Proposta de teto restringe o crescimento de gastos com saúde e educação, mas presidente afirma que não vai prejudicar os mais pobres

A MúmiaA Múmia - Foto: Divulgação

O presidente Michel Temer mostrou-se incomodado com as críticas ao projeto que fixa um limite para a expansão dos gastos públicos.

Segundo ele, sem reforma fiscal, a recessão se aprofunda, a dívida bruta do governo chegará a 100% do PIB em 2024, o que levaria o país à falência e geraria uma espiral inflacionária. O Brasil, afirmou ele, precisa de uma "vacina contra o populismo fiscal" e "reequilibrar as contas".

Embora a proposta de teto restrinja o crescimento de gastos também com saúde e educação, Temer afirmou que o projeto não vai prejudicar os mais pobres. "Haverá maior flexibilidade para utilização das receitas, preservando os recursos para saúde e educação. Quero que ouçam minhas palavras em letras garrafais. Essa é outra coisa que se divulga com impunidade. É uma falsidade que as pessoas acabam acreditando. Quer dizer que o governo atual é tão despropositado que ele só assumiu para acabar com direito dos trabalhadores e saúde e educação. Isso que se alardeia", disse.

Para o presidente, essa proposta é essencial para proteger os grupos mais vulneráveis. "Pode parecer uma PEC elitizada, mas não é. Se controlar os gastos públicos, há repercussões positivas em todos os senhores", disse.

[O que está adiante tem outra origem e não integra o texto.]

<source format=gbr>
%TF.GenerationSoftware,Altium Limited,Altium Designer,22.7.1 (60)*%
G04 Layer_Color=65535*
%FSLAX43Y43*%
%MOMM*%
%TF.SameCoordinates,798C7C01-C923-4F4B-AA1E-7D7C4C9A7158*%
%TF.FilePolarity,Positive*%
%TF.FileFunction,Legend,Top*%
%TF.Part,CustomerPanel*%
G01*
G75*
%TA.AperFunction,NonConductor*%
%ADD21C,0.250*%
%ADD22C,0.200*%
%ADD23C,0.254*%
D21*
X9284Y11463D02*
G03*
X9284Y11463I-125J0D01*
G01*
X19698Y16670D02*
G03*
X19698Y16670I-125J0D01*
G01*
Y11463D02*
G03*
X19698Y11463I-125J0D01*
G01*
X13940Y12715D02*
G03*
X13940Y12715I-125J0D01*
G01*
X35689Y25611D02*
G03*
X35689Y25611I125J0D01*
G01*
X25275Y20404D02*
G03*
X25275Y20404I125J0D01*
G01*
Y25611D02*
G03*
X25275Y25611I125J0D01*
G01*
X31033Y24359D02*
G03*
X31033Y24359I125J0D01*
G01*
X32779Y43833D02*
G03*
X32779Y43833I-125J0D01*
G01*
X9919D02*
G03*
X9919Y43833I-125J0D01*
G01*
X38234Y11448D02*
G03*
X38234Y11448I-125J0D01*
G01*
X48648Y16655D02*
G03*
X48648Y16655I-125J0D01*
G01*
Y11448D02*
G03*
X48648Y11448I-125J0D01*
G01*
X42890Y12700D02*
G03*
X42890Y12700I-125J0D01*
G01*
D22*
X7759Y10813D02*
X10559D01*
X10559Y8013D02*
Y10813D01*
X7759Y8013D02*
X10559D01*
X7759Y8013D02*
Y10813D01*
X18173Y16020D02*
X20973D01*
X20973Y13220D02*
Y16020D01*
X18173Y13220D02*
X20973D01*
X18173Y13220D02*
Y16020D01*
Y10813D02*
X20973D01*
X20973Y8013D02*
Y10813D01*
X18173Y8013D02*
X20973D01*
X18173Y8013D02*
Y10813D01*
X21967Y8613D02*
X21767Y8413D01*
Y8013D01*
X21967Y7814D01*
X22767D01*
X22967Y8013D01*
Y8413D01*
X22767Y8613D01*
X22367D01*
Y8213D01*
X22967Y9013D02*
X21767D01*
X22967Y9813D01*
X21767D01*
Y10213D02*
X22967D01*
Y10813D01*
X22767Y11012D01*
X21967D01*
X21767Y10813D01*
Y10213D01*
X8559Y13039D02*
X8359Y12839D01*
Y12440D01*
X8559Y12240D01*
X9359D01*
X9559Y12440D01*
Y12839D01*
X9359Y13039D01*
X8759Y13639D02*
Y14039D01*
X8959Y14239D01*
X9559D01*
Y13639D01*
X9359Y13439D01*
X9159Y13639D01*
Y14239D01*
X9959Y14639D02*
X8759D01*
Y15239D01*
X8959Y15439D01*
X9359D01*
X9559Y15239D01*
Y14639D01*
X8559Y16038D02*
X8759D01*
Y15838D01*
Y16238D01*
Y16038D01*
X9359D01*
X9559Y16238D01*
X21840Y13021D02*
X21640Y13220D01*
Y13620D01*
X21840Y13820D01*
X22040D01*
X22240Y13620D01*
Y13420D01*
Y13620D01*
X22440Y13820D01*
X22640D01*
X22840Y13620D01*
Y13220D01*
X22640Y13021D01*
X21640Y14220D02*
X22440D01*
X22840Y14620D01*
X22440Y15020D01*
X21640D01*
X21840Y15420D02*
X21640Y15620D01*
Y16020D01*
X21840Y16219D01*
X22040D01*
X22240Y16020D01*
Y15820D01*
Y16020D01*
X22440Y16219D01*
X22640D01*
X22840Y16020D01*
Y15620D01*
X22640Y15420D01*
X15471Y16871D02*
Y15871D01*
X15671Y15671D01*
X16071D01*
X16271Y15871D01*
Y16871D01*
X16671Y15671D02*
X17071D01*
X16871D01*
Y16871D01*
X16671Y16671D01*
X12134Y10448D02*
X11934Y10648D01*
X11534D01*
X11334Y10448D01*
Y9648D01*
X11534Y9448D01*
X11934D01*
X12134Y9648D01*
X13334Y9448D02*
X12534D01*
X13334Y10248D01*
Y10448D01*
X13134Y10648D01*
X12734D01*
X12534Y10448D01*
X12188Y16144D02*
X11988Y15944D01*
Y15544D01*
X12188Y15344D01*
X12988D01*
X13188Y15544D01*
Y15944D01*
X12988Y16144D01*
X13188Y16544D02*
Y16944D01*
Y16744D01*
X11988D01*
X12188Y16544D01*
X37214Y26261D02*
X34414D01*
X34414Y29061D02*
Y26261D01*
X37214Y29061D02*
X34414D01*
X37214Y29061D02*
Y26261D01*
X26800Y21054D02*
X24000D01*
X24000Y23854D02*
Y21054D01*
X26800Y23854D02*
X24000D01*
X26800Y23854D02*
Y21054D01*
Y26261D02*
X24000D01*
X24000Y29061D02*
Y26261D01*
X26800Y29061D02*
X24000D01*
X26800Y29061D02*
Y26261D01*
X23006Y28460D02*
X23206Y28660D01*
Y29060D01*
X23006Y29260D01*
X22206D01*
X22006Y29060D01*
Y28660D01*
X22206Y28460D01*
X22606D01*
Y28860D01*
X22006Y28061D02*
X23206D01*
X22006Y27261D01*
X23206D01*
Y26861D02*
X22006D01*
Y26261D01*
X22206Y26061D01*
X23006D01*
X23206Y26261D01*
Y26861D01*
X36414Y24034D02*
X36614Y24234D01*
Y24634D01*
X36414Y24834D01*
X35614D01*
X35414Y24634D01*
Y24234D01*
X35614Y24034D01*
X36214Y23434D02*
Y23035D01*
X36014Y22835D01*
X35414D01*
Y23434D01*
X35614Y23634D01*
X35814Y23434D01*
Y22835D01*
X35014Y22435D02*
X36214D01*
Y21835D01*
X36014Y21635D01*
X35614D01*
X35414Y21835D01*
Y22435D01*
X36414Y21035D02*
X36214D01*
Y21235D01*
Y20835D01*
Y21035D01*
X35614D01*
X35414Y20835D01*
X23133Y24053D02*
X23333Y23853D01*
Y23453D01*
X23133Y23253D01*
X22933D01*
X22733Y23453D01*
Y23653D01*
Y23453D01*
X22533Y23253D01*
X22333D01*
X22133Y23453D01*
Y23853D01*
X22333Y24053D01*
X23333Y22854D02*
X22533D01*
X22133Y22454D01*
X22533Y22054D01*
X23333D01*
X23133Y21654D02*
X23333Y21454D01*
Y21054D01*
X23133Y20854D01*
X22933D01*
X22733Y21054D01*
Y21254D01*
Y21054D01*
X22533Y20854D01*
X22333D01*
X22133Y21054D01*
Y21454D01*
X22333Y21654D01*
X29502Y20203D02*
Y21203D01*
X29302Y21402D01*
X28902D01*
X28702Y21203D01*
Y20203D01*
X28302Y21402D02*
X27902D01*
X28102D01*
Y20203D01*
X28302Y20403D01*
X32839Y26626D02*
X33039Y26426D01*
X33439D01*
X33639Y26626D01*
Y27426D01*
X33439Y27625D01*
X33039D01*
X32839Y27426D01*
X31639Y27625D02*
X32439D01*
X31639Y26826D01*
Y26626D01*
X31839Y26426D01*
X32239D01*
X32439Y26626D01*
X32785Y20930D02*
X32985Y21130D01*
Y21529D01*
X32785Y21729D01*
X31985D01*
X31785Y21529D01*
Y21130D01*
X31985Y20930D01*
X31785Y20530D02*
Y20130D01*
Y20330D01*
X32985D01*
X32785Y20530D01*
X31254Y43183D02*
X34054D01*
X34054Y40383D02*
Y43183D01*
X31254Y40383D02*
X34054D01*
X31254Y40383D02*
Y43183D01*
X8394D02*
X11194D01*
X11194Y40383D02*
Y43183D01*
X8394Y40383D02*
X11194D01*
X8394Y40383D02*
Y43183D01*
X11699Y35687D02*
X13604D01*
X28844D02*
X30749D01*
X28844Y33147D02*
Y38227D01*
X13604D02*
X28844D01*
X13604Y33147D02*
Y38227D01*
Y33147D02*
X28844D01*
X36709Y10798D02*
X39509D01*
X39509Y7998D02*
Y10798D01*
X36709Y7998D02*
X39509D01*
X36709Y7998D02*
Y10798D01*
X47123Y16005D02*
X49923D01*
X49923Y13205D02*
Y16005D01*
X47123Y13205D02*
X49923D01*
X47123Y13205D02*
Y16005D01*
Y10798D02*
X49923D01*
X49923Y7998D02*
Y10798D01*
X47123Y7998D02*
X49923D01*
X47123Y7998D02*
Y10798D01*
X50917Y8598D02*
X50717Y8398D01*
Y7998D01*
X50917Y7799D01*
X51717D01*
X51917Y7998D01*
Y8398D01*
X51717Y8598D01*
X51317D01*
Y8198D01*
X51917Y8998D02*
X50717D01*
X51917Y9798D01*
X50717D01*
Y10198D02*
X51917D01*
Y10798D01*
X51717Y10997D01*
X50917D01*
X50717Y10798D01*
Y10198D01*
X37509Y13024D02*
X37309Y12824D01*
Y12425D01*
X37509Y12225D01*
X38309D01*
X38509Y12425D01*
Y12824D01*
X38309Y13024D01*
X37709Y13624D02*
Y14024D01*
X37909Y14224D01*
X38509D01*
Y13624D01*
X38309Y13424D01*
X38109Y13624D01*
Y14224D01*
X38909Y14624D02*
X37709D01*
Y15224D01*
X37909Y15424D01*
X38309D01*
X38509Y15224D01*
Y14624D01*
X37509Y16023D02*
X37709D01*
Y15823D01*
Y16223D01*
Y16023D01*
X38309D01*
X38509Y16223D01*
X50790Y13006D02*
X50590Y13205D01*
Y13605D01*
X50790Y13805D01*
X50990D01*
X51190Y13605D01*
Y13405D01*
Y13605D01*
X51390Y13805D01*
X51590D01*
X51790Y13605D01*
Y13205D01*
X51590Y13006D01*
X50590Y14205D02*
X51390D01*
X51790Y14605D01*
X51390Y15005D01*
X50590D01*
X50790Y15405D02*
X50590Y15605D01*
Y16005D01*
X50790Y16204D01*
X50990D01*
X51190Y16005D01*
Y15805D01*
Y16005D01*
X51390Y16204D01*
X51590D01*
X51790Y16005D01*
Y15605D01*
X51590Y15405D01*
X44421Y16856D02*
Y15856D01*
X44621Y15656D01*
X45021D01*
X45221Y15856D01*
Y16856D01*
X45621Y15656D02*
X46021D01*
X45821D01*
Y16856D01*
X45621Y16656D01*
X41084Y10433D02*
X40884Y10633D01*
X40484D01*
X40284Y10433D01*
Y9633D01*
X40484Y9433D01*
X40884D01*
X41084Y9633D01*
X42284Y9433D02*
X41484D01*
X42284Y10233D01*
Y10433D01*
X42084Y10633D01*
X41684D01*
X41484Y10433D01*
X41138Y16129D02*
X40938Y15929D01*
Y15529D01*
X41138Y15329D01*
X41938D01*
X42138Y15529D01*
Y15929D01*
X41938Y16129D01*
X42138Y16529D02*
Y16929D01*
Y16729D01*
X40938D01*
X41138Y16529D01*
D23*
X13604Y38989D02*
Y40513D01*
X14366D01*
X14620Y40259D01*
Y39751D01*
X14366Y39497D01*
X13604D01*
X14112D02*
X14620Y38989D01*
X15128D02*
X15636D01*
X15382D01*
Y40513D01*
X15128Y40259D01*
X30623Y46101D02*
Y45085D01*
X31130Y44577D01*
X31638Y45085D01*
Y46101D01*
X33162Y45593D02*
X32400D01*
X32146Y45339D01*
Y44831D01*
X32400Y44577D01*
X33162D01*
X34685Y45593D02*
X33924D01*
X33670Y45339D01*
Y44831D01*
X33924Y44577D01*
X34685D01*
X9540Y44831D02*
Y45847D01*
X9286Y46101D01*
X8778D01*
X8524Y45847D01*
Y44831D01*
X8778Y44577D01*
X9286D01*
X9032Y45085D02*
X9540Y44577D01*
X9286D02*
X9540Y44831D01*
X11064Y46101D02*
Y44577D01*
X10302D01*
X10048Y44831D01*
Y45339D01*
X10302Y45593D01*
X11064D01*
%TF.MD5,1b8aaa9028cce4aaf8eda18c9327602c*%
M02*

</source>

O teto, segundo Temer, será estendido aos Estados. E disse não ter dúvidas de que a proposta de emenda parlamentar vai ser aprovada no Congresso. "O Congresso está muito consciente de que todos juntos precisamos trabalhar para sair dessa crise."

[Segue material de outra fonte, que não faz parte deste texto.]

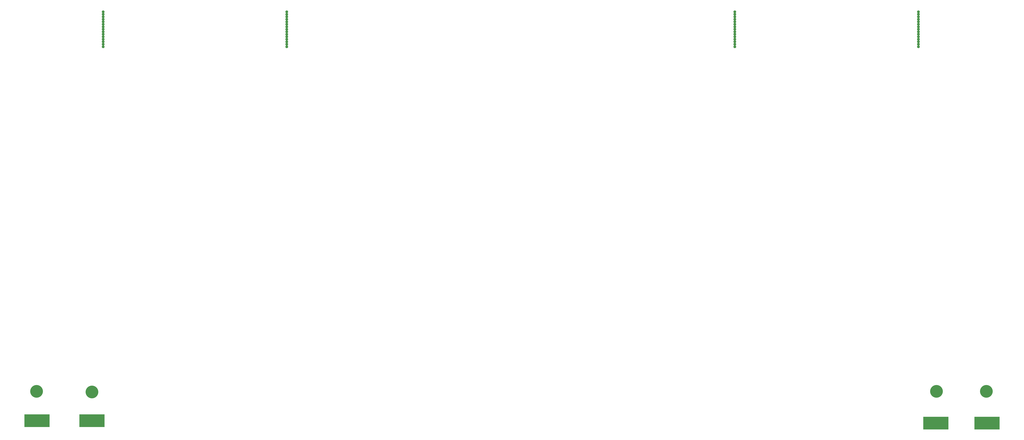
<source format=gbr>
%TF.GenerationSoftware,Altium Limited,Altium Designer,23.9.2 (47)*%
G04 Layer_Color=16711935*
%FSLAX45Y45*%
%MOMM*%
%TF.SameCoordinates,45DC480F-FB56-4E7A-9A2C-25C5303F6BDF*%
%TF.FilePolarity,Negative*%
%TF.FileFunction,Soldermask,Bot*%
%TF.Part,Single*%
G01*
G75*
%TA.AperFunction,SMDPad,CuDef*%
%ADD18R,20.20320X10.20320*%
%TA.AperFunction,ComponentPad*%
%ADD19C,10.20320*%
%TA.AperFunction,ViaPad*%
%ADD20C,2.20320*%
D18*
X4200000Y1600000D02*
D03*
X8600000D02*
D03*
X80300000Y1400000D02*
D03*
X76200000D02*
D03*
D19*
X76250000Y3950000D02*
D03*
X8600000Y3900000D02*
D03*
X80250000Y3950000D02*
D03*
X4165600D02*
D03*
D20*
X24205643Y32196979D02*
D03*
Y32396979D02*
D03*
Y32596979D02*
D03*
Y32796979D02*
D03*
Y32996979D02*
D03*
Y33196979D02*
D03*
Y33396979D02*
D03*
Y33596979D02*
D03*
Y33796979D02*
D03*
Y31996979D02*
D03*
Y31796979D02*
D03*
Y31596979D02*
D03*
Y34396979D02*
D03*
Y34196979D02*
D03*
Y33996979D02*
D03*
X60100000Y32000000D02*
D03*
Y31800000D02*
D03*
Y31600000D02*
D03*
Y34400000D02*
D03*
Y34200000D02*
D03*
Y34000000D02*
D03*
Y32200000D02*
D03*
Y32400000D02*
D03*
Y32600000D02*
D03*
Y32800000D02*
D03*
Y33000000D02*
D03*
Y33200000D02*
D03*
Y33400000D02*
D03*
Y33600000D02*
D03*
Y33800000D02*
D03*
X74800000Y32200000D02*
D03*
Y32400000D02*
D03*
Y32600000D02*
D03*
Y32800000D02*
D03*
Y33000000D02*
D03*
Y33200000D02*
D03*
Y33400000D02*
D03*
Y33600000D02*
D03*
Y33800000D02*
D03*
Y32000000D02*
D03*
Y31800000D02*
D03*
Y31600000D02*
D03*
Y34400000D02*
D03*
Y34200000D02*
D03*
Y34000000D02*
D03*
X9500000Y32000000D02*
D03*
Y31800000D02*
D03*
Y31600000D02*
D03*
Y34400000D02*
D03*
Y34200000D02*
D03*
Y34000000D02*
D03*
Y32200000D02*
D03*
Y32400000D02*
D03*
Y32600000D02*
D03*
Y32800000D02*
D03*
Y33000000D02*
D03*
Y33200000D02*
D03*
Y33400000D02*
D03*
Y33600000D02*
D03*
Y33800000D02*
D03*
%TF.MD5,8de625d3e6cdf76403b914f0eba2572c*%
M02*

</source>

Falando a uma plateia de empresários e convidados na revista "Exame", o presidente foi aplaudido quando disse que não temia ser tachado de impopular ao dizer "todas as verdades" sobre as medidas duras de um ajuste fiscal.

"O governo precisa desse aplauso, de milhões de aplausos, para termos um trabalho adequado junto ao Congresso Nacional e para convencer os setores sociais de que este não é um governo que segmenta pobres e ricos."

ESTADO EFICIENTE
O presidente emitiu sinais de que conta com a parceria com o setor privado para reerguer os investimentos, falando em retirar o que classificou de ideologia da condução da política econômica.

"Um dos vetores de nosso governo é combater o desemprego. Se ideologizar a questão vai achar que vai criar empregos sem prestigiar os setores produtivos da nação", afirmou. "Não queremos o Estado mínimo, tampouco o Estado pesado, queremos o Estado eficiente e adequado, que seja capaz de gerar oportunidades para todos."

Segundo Temer, para alcançar esse meio termo é necessário combinar responsabilidade fiscal e social. "Não vamos ignorar uma realidade do nosso sistema, que é a existência de pessoas pobres", disse.

"Muitos dizem que Temer irá acabar com o Fies, o Minha Casa, Minha Vida, Bolsa Família estou dando exemplos concretos", afirmou, elencando investimentos desde que assumiu.